# Tony's Fragrances



## Guest (Jan 5, 2008)

I am ordering these fragrances... 
any comments on them.. let me know. 

Black Vanilla
Almond, Milk & Honey
Relaxation
Sunwashed Linen
Witches Brew
Fresh Waterfall Mist
Rosehips & Jasmine
Sweet Grass
Elixer of Love
Chamomile


----------



## Tabitha (Jan 5, 2008)

I have not tried any of those. I keep her rice flower shea in stock year round though.


----------



## CPSoaper (Jan 6, 2008)

I use the Relaxation in all kinds of b&b. I've soaped it 2x too. It did not give me any fits when soaping it. It did discolored a bit though. The scent is very strong, hold great and does not morph. I think you could use it at .7 ppo. 

Sweet grass soaped wonderfully too. I soaped this one in a 100% coconut oil with a very high superfat. I can not remember what the super fat was. The oil did not discolor or morph and has held nicely.  

Not on your list but very nice too are nag champa, stress relief, eucalyptus, lavender flowers, white magnolia, badedas, white ginger and amber, chamomile, frankincense and myrrh, green tea & cucumber, moonlight path, oatmeal, milk and honey, rosemary mint & burberry. 

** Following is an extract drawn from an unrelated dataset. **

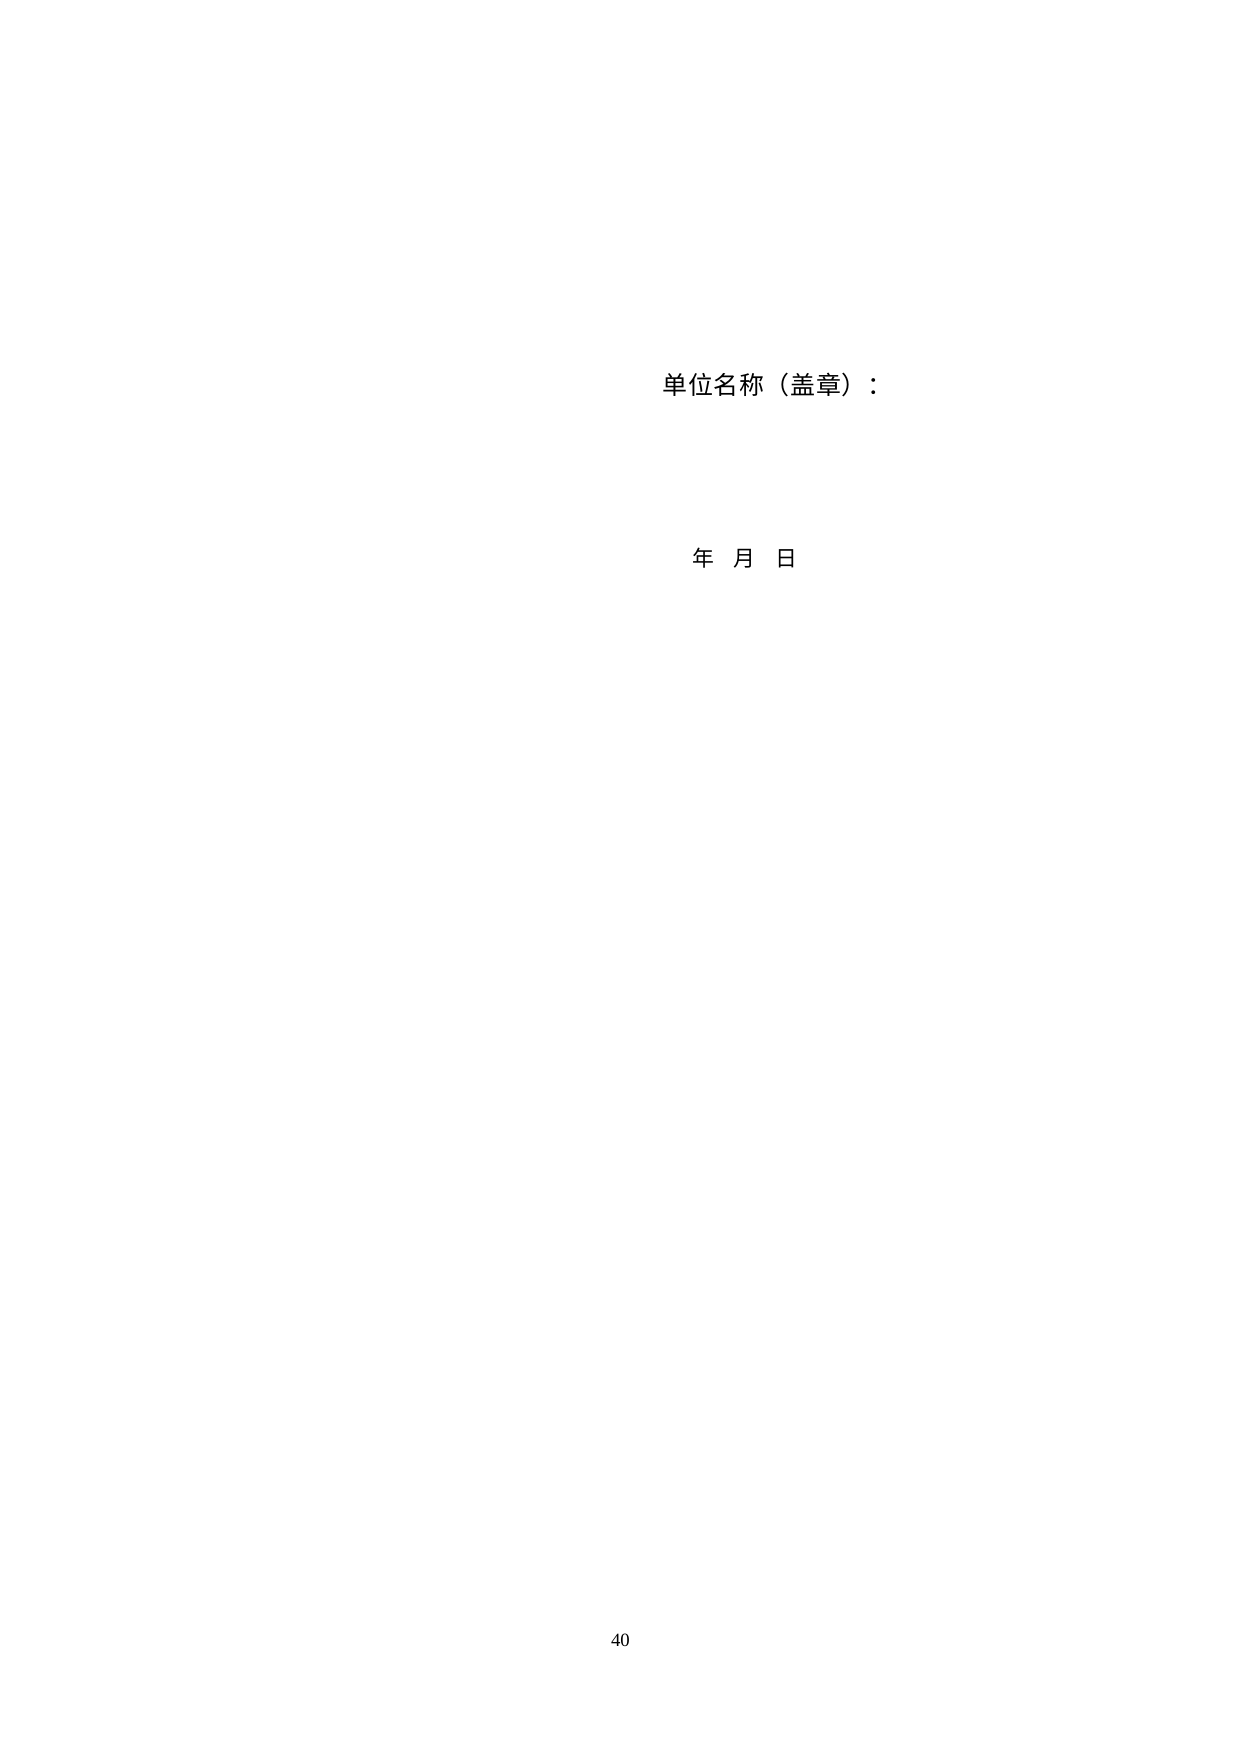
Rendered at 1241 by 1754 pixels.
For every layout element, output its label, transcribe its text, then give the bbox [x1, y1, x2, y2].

text 年 月 日 [187, 541, 1053, 573]
text 单位名称（盖章）： [187, 351, 1050, 416]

Tony's will now be carrying the scents from Old Mill. Any of OM's scents are fabulous too.


----------



## Soapmaker Man (Jan 6, 2008)

We just got in the Black Vanilla from them and is is not a strong scent at all.  I like the Black Raspberry Vanilla from Paige Sasser at soapsuplies.net.  She has $6.95 flat rate shipping.  Good supplier.  Her BRV and Green Irish Tweed are perfect!  

http://www.soapsupplies.net/fragrance1.html


----------



## Guest (Jan 6, 2008)

thanks guys.. im trying some new stuff.. 
out of my ordinary ya know.. thanks CP.. I have used tony's fo's before in the past some of them you mentioned i have tried.. but im trying something new this year lol


----------



## Tabitha (Jan 6, 2008)

I prefer my BRV from WSP.


----------



## CPSoaper (Jan 6, 2008)

Tabitha said:
			
		

> I prefer my BRV from WSP.



And I am partial to OT's (excluding CS issues).


----------



## CPSoaper (Jan 12, 2008)

JenniferS said:
			
		

> Since I'm partial to Tony's you have try the Old Mill fragrances that she is stocking especially the Green Tea, Goddess, Frosted Pink Cupcake, and the Vervaine Olive Leaf.  Cut down on the Goddess because its so strong and the Green Tea is one of the best.  The Pink Cupcake and the Goddess do discolor if you do CP.
> HTH



I will second OM's Green Tea. It is the best out there to me. It is not a perfumey green tea at all.


----------